### Try it
Search the entries below for "round" and copy each matching line.

=== Begin Enclosure ===

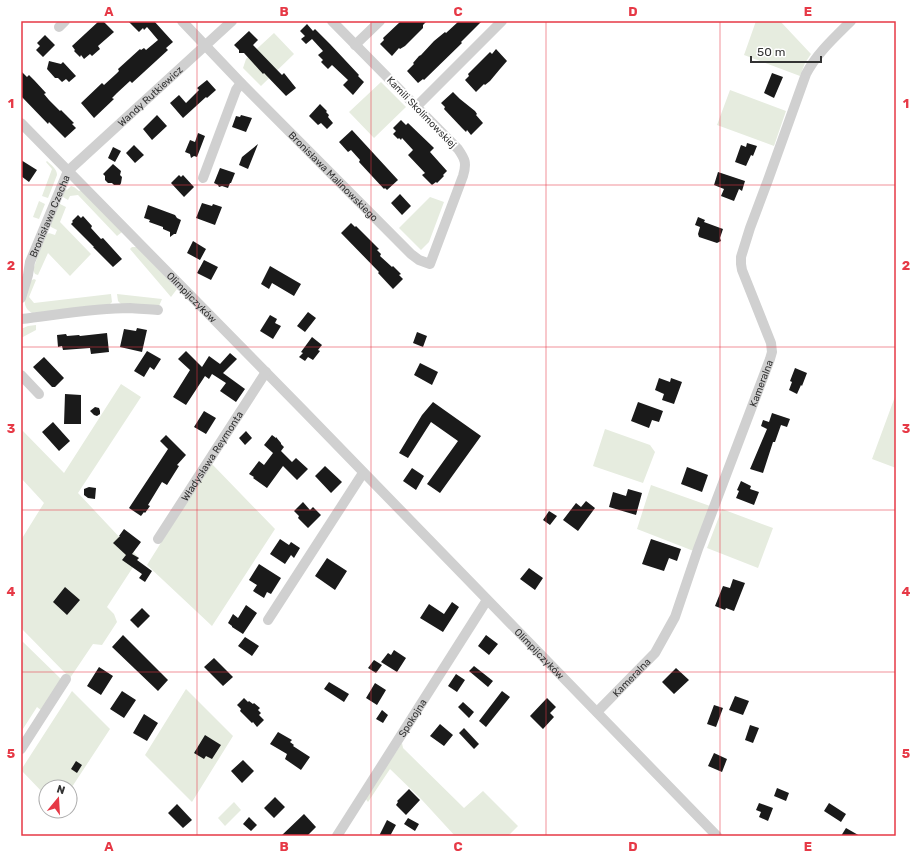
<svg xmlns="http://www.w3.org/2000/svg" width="917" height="857" font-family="Rubik,sans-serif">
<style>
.green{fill:#e6ecdf}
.building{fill:#1a1a1a}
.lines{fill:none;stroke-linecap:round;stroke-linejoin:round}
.street{stroke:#d0d0d0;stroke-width:10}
.grid{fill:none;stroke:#e63946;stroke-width:1;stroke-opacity:0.55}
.labels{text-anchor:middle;stroke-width:4;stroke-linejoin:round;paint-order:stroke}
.street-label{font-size:10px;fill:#333;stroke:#fff}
.neatline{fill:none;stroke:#e63946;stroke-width:1.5}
.grid-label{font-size:13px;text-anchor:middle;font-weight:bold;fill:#e63946}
</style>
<rect width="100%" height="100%" fill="#fff"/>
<path class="green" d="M756 21H780L811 54 805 63 800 76 744 55Z
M274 33 294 54 261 86 243 68 246 59Z
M381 82 406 107 374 138 349 112Z
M730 90 786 111 774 146 717 125Z
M47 161C51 165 57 169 57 175L48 198 42 196 52 169 46 162Z
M71 186 74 187 79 191 81 190 122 232 117 236 78 195 70 196 68 200 63 197 62 194 64 188 67 190Z
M430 197 444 202 429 242 421 250 399 228Z
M39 201 45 204 39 219 33 217Z
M60 204 66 207 60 222 91 254 70 276 48 253 38 275 35 274 33 270 45 235 49 233 55 235 57 230 51 227 50 224 57 205Z
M132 247H137L177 289 171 297 130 249Z
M34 279 36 280 29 297 34 303 111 294 112 302 109 305 32 313C19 306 27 293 30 281Z
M117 294 162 299 159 306 121 304 118 301Z
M36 325V330L21 338V329L28 326Z
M121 384 141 397 78 493 139 558 107 607 114 614 117 622 102 645 93 644 70 678 21 628V540L44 503 21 478V429L64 473Z
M896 394V468L872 459Z
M605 429 650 445 655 452 643 483 593 466Z
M211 463 275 529 212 626 147 565Z
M651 485 710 506 695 551 691 550 637 529Z
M722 509 773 528 758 568 707 548Z
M21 640 62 680 42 711 37 707 21 732Z
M186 689 233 736 192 802 145 755Z
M72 691 110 729 70 790V787H46V796L21 770Z
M402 743 403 748 464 808 483 791 518 826 508 836H455L422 800 390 769 368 802 365 798Z
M234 802 241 810 225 826 218 818Z"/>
<path class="building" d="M99 21H103L114 32 98 46 100 49 92 56 90 54 84 59 81 55 80 57 74 51 75 50 72 46Z
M128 21H154L173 42 166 48 168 50 132 83 130 81 117 93 112 98 114 99 94 118 81 103 102 83 104 85 116 74 119 71 118 69 140 49 141 50 144 48 146 50 158 40 147 27 144 30 143 28 139 32Z
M401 21H427L423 25V28L405 46 400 49 399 48 392 56 380 44 384 40 383 38Z
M459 21H482L461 42 462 43 424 80 423 79 418 83 407 71 414 64 413 63 419 56 421 55 434 41 445 32 446 33Z
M307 24 313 31 315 29 330 44 359 75 358 76 364 82 353 95 343 85 348 80 332 65 328 69 321 62 323 60 318 55 323 51 312 39 306 44 301 39 305 36 300 31Z
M249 31 258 40 253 45 282 75 284 73 296 88 286 96 264 73 263 74 244 53H239V50L234 45Z
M45 35 55 45 43 57 36 50 40 46 37 43Z
M496 49 507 61 500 69 490 81 485 85 484 84 476 92 465 80 469 76 468 74 490 52 492 54Z
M49 61 61 64 63 62 76 76 69 82 66 79 62 82 58 78H55L47 69Z
M21 71 27 77 29 75 34 80 46 93 44 94 49 100 60 111 61 110 74 123 72 124 76 128 65 138 49 122 48 124 21 96Z
M772 73 783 77 774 98 764 93Z
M207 80 216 90 207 98 206 97 183 118 170 103 179 95 186 103 199 90 197 88Z
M453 92 460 99 475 111 477 114 476 115 483 123 471 135 467 130 466 132 462 128 444 109 445 107 441 103Z
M320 104 327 111 326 112 329 115 328 117 333 123 327 129 321 123 318 125 309 116Z
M157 115 167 126 152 140 143 129Z
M241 115 252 118 246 132 232 127 236 116 240 117Z
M401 120 406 125 408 123 432 146 434 148 430 152 447 171 443 175 444 176 437 183 436 182 432 185 422 175 425 173 408 155 413 150 402 138 401 140 399 138 398 139 393 134 396 131 393 128Z
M352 130 398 180 387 190 385 188 384 189 359 162 360 160 351 150 348 152 339 142Z
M198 133 205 136 197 157 194 156 191 158 190 154 185 152 190 140 195 142Z
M747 143 757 146 753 156 751 155 746 166 735 162 741 145 746 147Z
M258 144 248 169 239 165 242 157Z
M134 145 144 155 135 163 126 153Z
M113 147 121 151 115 162 108 158Z
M21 160 37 170 29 182 21 176Z
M113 164 121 171 120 175 122 177 121 183 120 185H114L112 183H108L105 180V176L103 174Z
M220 168 235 173 231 183H230L228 188 222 186 219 187 218 185 214 183Z
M718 172 745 181 742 191 739 189 734 201 721 196 724 189 714 185Z
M179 175 181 177 183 175 194 187 184 197 171 183Z
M400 194 411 206 402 215 391 203Z
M202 203 212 206 213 204 222 207 215 225 196 218Z
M148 205 175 215 177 218 181 220 176 234H174L170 237V232L163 229V227L149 222 150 220 144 218Z
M78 215 81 218 83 216 92 226 91 228 101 239 103 238 122 259 113 267 93 247H94L71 224 73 222 72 221Z
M698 217 705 220 704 222 723 229 720 238 721 241 717 243 699 237 698 234 700 227 695 225Z
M351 223 355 227 356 226 379 249 377 250 381 254 380 256 392 267 393 266 401 274 399 275 403 279 393 289 378 273 379 272 341 233Z
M193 241 206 249 200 260 187 253Z
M204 260 218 267 211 280 197 273Z
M270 266 301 284 294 296 272 283 269 289 261 284Z
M308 312 316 318 305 332 297 326Z
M270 315 277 319 275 323 281 326 273 339 260 331Z
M137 328 147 330 142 352 120 347 124 329 136 331Z
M417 332 427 336 423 347 413 343Z
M107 333 109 352 91 354 90 348 63 350 62 346 58 347 57 335 66 334 67 336 79 335 80 336Z
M312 337 322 345 318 350 320 351 313 360 308 357 305 361 299 357 303 353 301 352Z
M147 351 161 359 154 370 150 367 144 377 134 371Z
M186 351 202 367 209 356 220 364 230 353 237 359 223 373 245 389 236 402 220 391 226 383 212 374 209 379 205 376 186 405 173 397 190 370 178 359Z
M44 357 64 378 55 387H52L33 367Z
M420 363 438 372 432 385 414 375Z
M795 368 807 373 802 386 801 385 797 394 789 390 792 382 790 381Z
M659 378 670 382 671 378 682 382 674 404 662 400 664 394 655 390Z
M65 394 81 395V424H64Z
M433 402 481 436 440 493 427 484 458 441 431 422 408 458 399 453 422 415Z
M638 402 663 411 659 422 652 420 649 428 631 421Z
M95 407 99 408 100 411V414L97 416 94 415 90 411Z
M204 411 216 418 206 434 194 427Z
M772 413 790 419 787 427 781 425 775 442H773L763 473 750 469 767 429 761 426 763 420 769 422Z
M53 422 70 441 59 451 42 432Z
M246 431 252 438 245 445 239 438Z
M166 435 186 455 177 465 179 466 167 485 162 482 148 505 150 506 145 513 144 512 141 516 129 508 168 449 160 441Z
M272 435 276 438V437L281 443V444L284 447 281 451 292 462 296 458 308 469 297 480 283 466 267 488 253 478 254 477 249 474 259 461 264 465 273 453 264 445Z
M325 466 342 482 331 493 315 476Z
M687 467 708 475 702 492 681 484Z
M412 468 424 476 416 490 403 481Z
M741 481 751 486 750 489 759 492 754 505 736 498 739 491 737 490Z
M89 487 96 488 95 499 88 498 84 495V489Z
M628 489 642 493 636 515 609 507 613 492 626 496Z
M586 501 595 508 578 531 563 520 576 503 581 507Z
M303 502 310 510 313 507 321 515 308 528 298 518 299 516 294 511Z
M549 511 557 516 550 525 543 520Z
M124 529 141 542 132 554 139 558 137 560 152 571 145 582 139 578 142 574 122 560 126 555 113 543 120 536H119Z
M280 539 289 545 291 542 300 548 294 558 291 555 285 564 270 554Z
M651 539 681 549 677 561 669 558 664 571 642 564Z
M327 558 347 571 335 590 315 576Z
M259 564 281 578 271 594 267 592 264 598 253 591 257 585 249 580Z
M529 568 543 578 535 590 520 579Z
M733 579 745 583 734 611 726 608 725 610 715 606 723 586 730 588Z
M65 587 80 600 67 615 53 602Z
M452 602 459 607 443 632 420 618 429 604 444 614Z
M246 605 257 613 243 634 232 627V626L228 623 233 614 238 618Z
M142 608 150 616 138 628 130 620Z
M123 635 168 680 158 691 112 647Z
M486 635 498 644 489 655 478 646Z
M245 637 259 646 252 656 238 646Z
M394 650 406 658 397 672 381 662 388 653 391 655Z
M214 658 233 677 223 686 204 667Z
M374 660 382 665 376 673 368 668Z
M474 666 493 681 488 687 469 671Z
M99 667 113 676 101 695 87 686Z
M676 668 689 680 674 694 662 682Z
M456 674 465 680 457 692 448 686Z
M329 682 349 694 344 702 324 689Z
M375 683 386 690 377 705 366 698Z
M122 691 136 700 124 718 110 709Z
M502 691 510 697 486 727 479 721Z
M735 696 749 701 743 715 729 710Z
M244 698 248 702 249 701 253 704 254 703 260 708 258 710 261 713 259 715 264 720 257 727 253 722 252 723 240 711 241 709 237 705Z
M547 698 556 707 550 713 554 717 543 729 530 716Z
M463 702 474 712 469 718 458 707Z
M714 705 723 708 716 727 707 724Z
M382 710 388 715 383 723 376 719Z
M144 714 158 723 147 741 133 733Z
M440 724 453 735 444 746 430 736Z
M750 725 759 728 753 743 745 740Z
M464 728 479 744 474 749 459 733Z
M278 732 292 740 290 742 294 745 293 746 310 757 301 770 285 759 287 754 270 744Z
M205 735 221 745 212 759 206 756 204 759 194 753Z
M714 753 727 759 722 772 708 766Z
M243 760 254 771 242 783 231 771Z
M76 761 82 765 77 773 71 769Z
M777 788 789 793 786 801 774 796Z
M409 789 420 800 406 815 396 805 398 802 397 801Z
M275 797 285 807 274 818 264 808Z
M759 803 773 808 768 821 759 817 761 812 756 810Z
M829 803 846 814 841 822 824 811Z
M177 804 192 820 183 828 168 813Z
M304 814 316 827 307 836H281Z
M249 817 257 825 251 831 243 824Z
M408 818 419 824 415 831 404 824Z
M387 820 396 825 390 836H379Z
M846 828 860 836H841Z"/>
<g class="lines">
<g class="street">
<path id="s1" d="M182 21 241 83 411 254 419 260 430 264 463 176C467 163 465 159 458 149L332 21"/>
<path d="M59 27 65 21"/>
<path d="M355 45 380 21"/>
<path d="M417 106 502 21"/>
<path id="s2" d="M21 123 303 410 717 836"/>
<path d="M203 178 236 90 241 83"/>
<path id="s3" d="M21 298 28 275 30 262 68 171 232 21"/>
<path d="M21 319C56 315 94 308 130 308 139 309 149 309 158 310"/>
<path d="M21 375 39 394"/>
<path id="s4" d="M158 539 266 372"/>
<path d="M268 620 363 473"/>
<path id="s5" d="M597 712 655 653 675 617 698 549 770 359 772 352 771 343 742 270 741 264V257L750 228 768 180 806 74C817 53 834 38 851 21"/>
<path d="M21 749 66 679"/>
<path id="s6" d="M337 836 487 600"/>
</g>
</g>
<path class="grid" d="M197 21V836M371 21V836M546 21V836M720 21V836M21 185H896M21 347H896M21 510H896M21 672H896"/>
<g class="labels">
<g class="street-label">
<text dy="4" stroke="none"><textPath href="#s3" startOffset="247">Wandy Rutkiewicz</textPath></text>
<text transform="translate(422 112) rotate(46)" y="4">Kamili Skolimowskiej</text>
<text dy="4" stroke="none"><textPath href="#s1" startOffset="217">Bronisława Malinowskiego</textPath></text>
<text dy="4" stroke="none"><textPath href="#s3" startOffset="87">Bronisława Czecha</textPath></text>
<text dy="4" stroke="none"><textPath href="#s2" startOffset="244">Olimpijczyków</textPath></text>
<text dy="4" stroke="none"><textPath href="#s5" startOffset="373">Kameralna</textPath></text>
<text dy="4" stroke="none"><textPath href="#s4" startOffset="99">Władysława Reymonta</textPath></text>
<text dy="4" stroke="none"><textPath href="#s2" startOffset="742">Olimpijczyków</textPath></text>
<text dy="4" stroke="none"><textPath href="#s5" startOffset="49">Kameralna</textPath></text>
<text dy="4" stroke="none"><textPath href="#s6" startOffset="140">Spokojna</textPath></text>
</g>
</g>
<rect width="917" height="857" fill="none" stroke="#ffffff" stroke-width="44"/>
<g transform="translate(58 799) rotate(18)"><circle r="19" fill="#ffffff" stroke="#adadad"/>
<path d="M0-3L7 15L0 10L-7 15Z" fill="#e63946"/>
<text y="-6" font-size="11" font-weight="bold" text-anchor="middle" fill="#333333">N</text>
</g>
<path d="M751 56v6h70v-6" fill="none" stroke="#333333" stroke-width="2"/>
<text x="757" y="56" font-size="12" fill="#333333" stroke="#ffffff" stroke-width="3" paint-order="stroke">50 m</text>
<rect x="22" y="22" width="873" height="813" class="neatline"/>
<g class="grid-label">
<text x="109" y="16">A</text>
<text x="284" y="16">B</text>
<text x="458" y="16">C</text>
<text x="633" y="16">D</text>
<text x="808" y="16">E</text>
<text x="11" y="108">1</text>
<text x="906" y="108">1</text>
<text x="11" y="270">2</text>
<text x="906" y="270">2</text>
<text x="11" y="433">3</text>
<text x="906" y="433">3</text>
<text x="11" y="596">4</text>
<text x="906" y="596">4</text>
<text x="11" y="758">5</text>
<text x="906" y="758">5</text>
<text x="109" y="851">A</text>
<text x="284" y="851">B</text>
<text x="458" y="851">C</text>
<text x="633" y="851">D</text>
<text x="808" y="851">E</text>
</g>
</svg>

=== End Enclosure ===

### Task result
.lines{fill:none;stroke-linecap:round;stroke-linejoin:round}
.labels{text-anchor:middle;stroke-width:4;stroke-linejoin:round;paint-order:stroke}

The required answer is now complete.